(Extracted records)
________

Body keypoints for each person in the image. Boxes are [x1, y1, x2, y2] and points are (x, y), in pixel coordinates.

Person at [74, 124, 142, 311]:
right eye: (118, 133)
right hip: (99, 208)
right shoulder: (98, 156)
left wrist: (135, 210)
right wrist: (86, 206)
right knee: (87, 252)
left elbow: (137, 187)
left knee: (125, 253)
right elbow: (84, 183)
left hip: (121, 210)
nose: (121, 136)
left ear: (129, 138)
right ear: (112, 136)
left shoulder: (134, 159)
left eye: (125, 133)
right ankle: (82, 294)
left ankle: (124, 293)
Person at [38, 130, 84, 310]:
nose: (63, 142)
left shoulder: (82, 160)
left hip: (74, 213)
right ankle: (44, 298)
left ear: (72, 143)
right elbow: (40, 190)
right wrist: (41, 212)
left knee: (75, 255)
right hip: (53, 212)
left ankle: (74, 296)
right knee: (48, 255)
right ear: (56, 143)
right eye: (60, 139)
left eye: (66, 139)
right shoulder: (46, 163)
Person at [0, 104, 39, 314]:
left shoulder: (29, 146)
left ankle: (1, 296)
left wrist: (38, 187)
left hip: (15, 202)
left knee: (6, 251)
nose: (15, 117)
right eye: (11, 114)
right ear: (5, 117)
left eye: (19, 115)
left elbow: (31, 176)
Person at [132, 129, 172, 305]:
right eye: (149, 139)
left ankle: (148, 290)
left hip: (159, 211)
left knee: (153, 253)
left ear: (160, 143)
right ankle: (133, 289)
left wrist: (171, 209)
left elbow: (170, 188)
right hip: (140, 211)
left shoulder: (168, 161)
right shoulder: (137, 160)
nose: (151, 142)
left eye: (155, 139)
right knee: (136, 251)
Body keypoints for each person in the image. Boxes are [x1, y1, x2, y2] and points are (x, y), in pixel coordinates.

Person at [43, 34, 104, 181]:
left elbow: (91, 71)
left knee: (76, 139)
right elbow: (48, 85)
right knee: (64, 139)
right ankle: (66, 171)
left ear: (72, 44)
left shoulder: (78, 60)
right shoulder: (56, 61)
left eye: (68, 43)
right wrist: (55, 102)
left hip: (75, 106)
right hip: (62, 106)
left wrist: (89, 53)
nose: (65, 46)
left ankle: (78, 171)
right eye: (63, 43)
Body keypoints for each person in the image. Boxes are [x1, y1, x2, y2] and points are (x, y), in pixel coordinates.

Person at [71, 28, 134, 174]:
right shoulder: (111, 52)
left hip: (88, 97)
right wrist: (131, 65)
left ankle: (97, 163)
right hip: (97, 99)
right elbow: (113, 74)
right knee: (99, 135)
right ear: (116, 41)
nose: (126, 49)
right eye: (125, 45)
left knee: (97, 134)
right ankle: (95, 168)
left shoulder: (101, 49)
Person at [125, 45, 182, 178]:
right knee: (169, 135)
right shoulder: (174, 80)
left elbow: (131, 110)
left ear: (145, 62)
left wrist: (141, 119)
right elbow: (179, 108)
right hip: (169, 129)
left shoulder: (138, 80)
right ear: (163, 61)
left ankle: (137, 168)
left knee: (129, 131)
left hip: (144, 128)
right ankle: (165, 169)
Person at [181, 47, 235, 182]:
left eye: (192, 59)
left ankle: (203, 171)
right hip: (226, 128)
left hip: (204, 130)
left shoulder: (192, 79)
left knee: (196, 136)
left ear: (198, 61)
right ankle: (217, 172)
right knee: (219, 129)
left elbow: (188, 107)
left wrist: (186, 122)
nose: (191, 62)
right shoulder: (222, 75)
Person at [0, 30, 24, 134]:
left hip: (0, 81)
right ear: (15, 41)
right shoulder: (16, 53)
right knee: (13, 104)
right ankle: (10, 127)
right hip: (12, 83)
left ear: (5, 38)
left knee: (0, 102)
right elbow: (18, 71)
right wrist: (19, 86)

________

YOUR OBJECTIVE:
Quote every line of the records above, from the first down to the one holding "left eye: (66, 139)", exactly as written.

RESULT OF THE TASK:
Body keypoints for each person in the image. Boxes are [x1, y1, x2, y2] and points are (x, y), in pixel coordinates.

Person at [74, 124, 142, 311]:
right eye: (118, 133)
right hip: (99, 208)
right shoulder: (98, 156)
left wrist: (135, 210)
right wrist: (86, 206)
right knee: (87, 252)
left elbow: (137, 187)
left knee: (125, 253)
right elbow: (84, 183)
left hip: (121, 210)
nose: (121, 136)
left ear: (129, 138)
right ear: (112, 136)
left shoulder: (134, 159)
left eye: (125, 133)
right ankle: (82, 294)
left ankle: (124, 293)
Person at [38, 130, 84, 310]:
nose: (63, 142)
left shoulder: (82, 160)
left hip: (74, 213)
right ankle: (44, 298)
left ear: (72, 143)
right elbow: (40, 190)
right wrist: (41, 212)
left knee: (75, 255)
right hip: (53, 212)
left ankle: (74, 296)
right knee: (48, 255)
right ear: (56, 143)
right eye: (60, 139)
left eye: (66, 139)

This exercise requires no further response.